• _REQUIRED WORK_
Could you retype all of the records exactly, leaving out every picture?

-*-

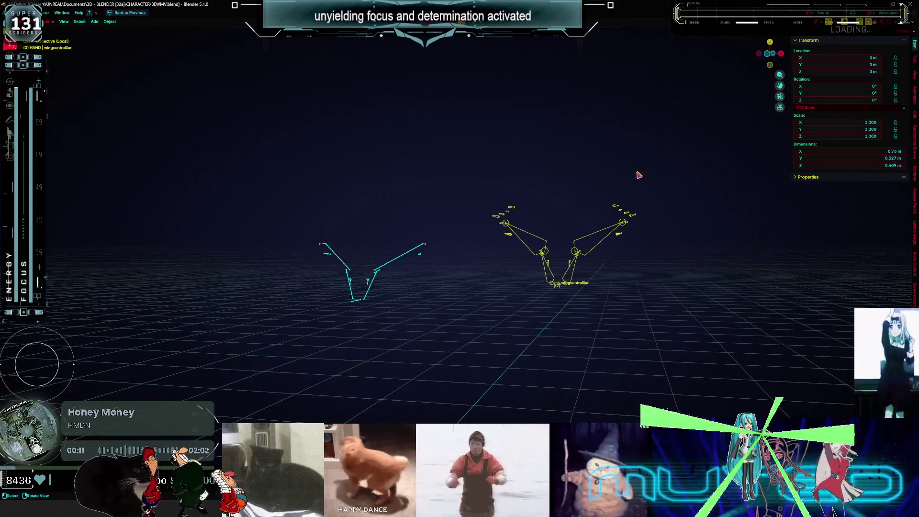
middle_click_drag(500, 289, 570, 305, "shift")
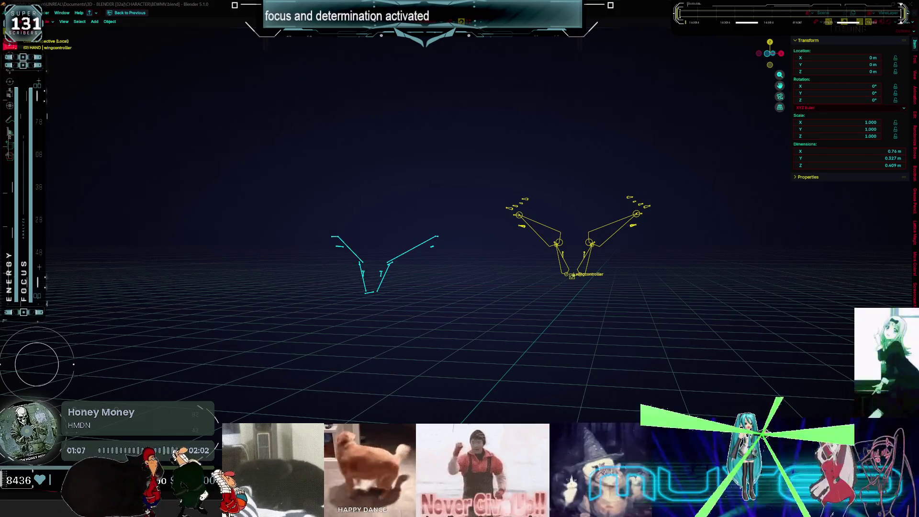
Pose the character's wing armature, select wing_ext_l and restore the full workspace layout.
mouse_move(368, 245)
middle_mouse_down()
mouse_move(410, 299)
mouse_move(426, 295)
mouse_move(402, 256)
middle_mouse_up()
left_click(400, 267)
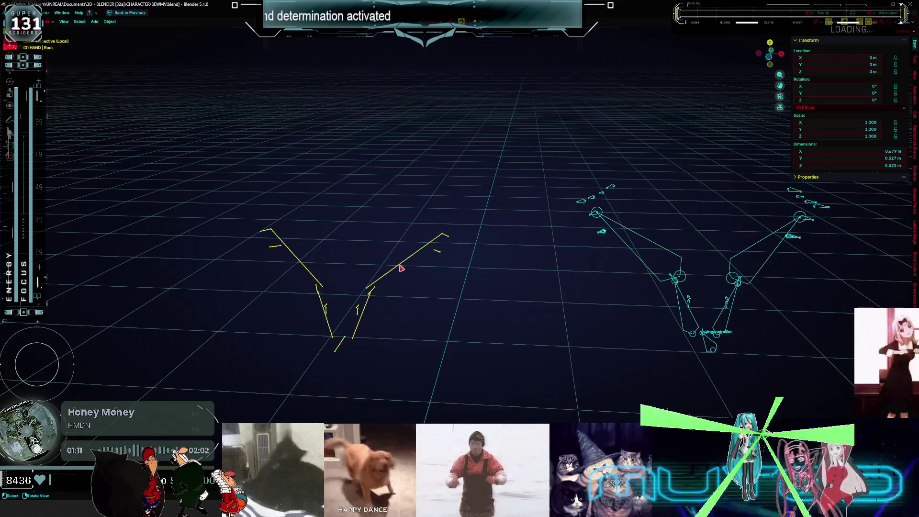
key("ctrl+Tab")
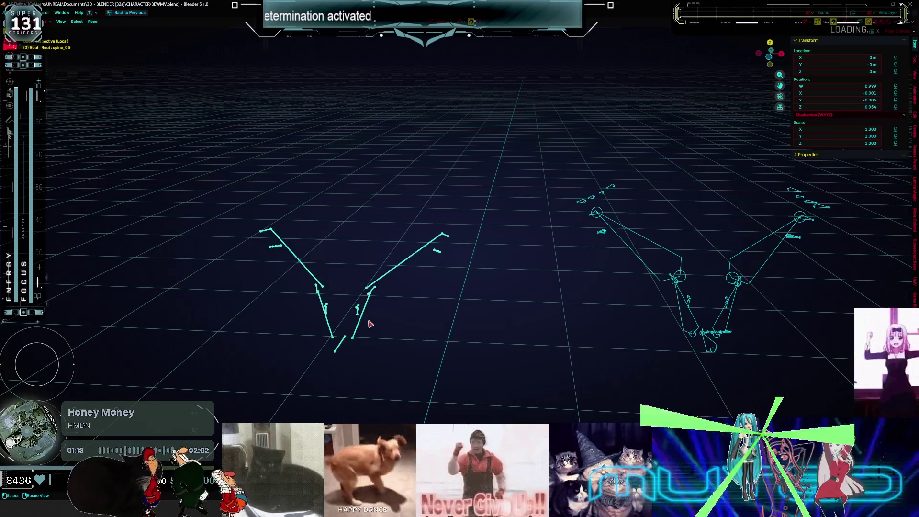
middle_click_drag(663, 305, 393, 325)
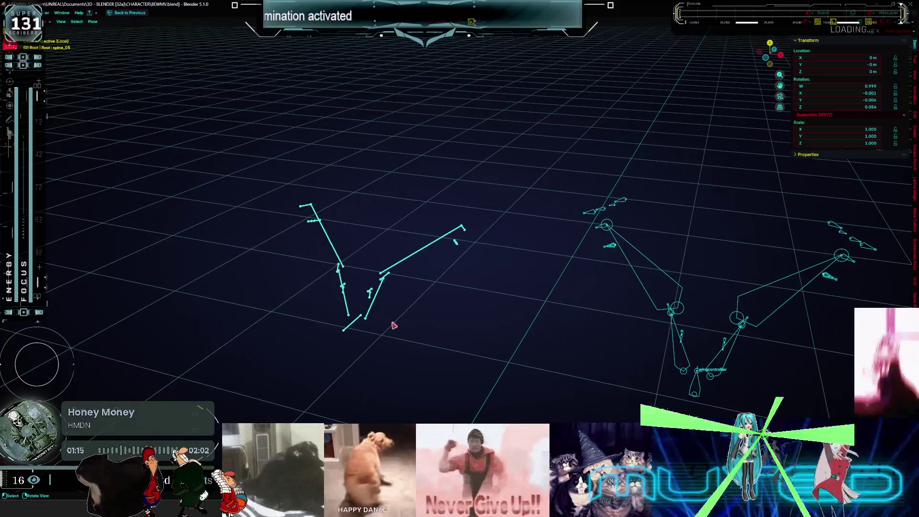
left_click(373, 307)
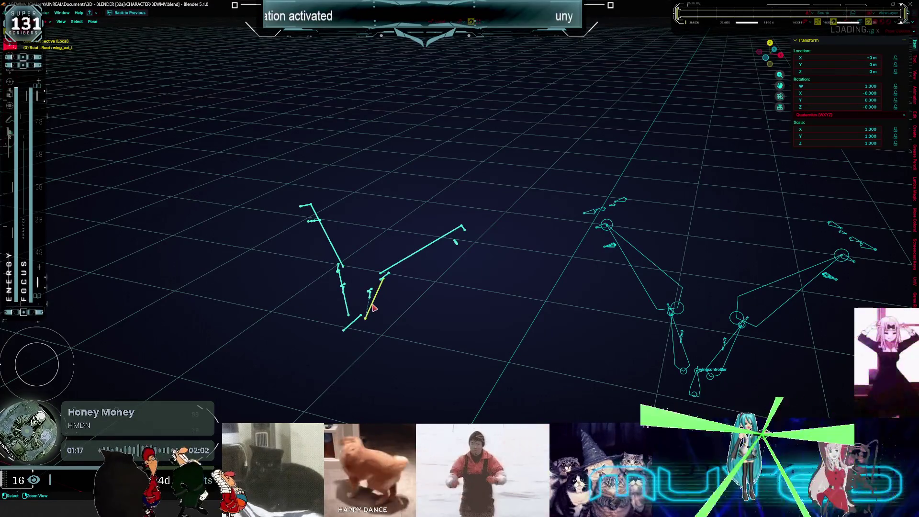
key("ctrl+space")
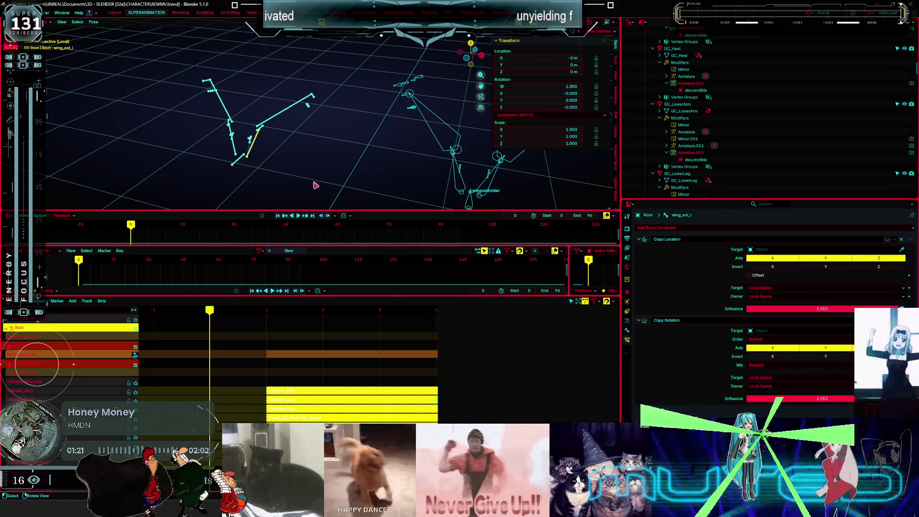
Clear all pose constraints from the box-selected wing bones.
left_click_drag(347, 193, 154, 46)
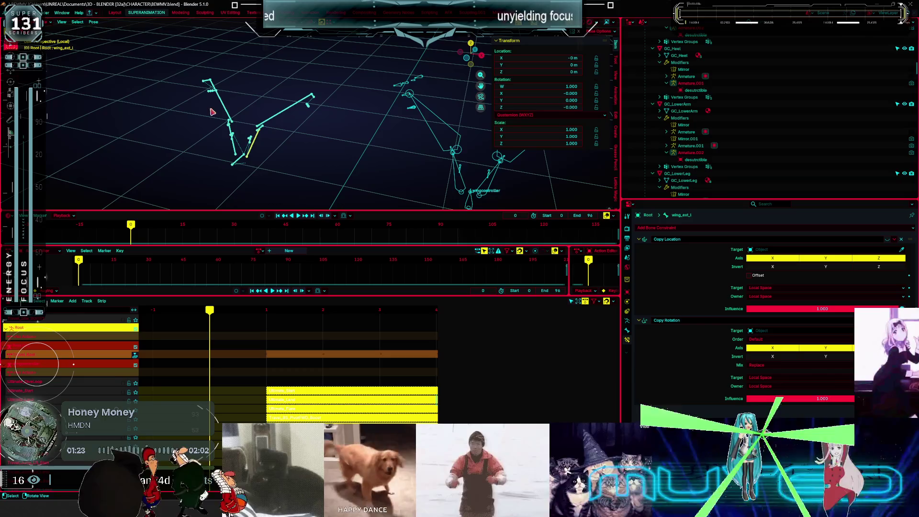
left_click(94, 24)
mouse_move(142, 139)
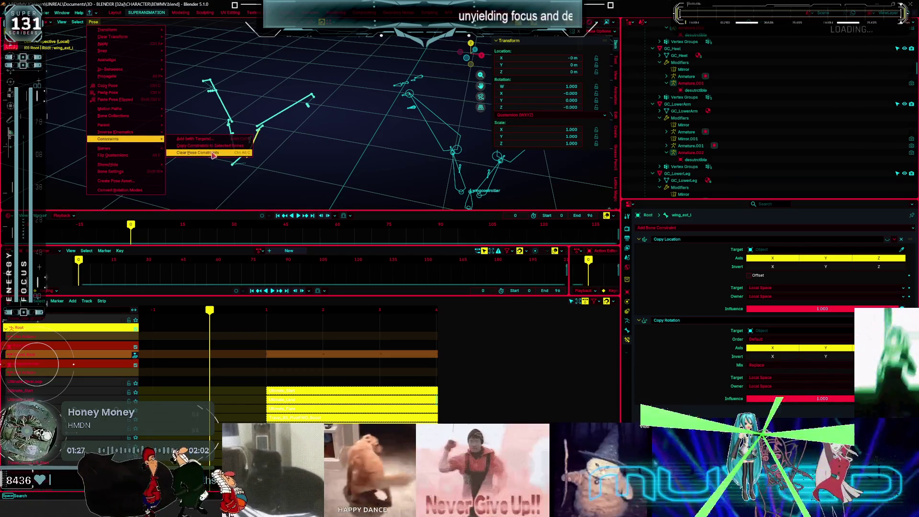
left_click(212, 154)
Add a Copy Rotation constraint to wing_track_l targeting wingcontroller.
left_click(277, 116)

-*-

• _REPLY TO THE TASK_
middle_click_drag(500, 289, 570, 305, "shift")
Pose the character's wing armature, select wing_ext_l and restore the full workspace layout.
mouse_move(368, 245)
middle_mouse_down()
mouse_move(410, 299)
mouse_move(426, 295)
mouse_move(402, 256)
middle_mouse_up()
left_click(400, 267)
key("ctrl+Tab")
middle_click_drag(663, 305, 393, 325)
left_click(373, 307)
key("ctrl+space")
Clear all pose constraints from the box-selected wing bones.
left_click_drag(347, 193, 154, 46)
left_click(94, 24)
mouse_move(142, 139)
left_click(212, 154)
Add a Copy Rotation constraint to wing_track_l targeting wingcontroller.
left_click(277, 116)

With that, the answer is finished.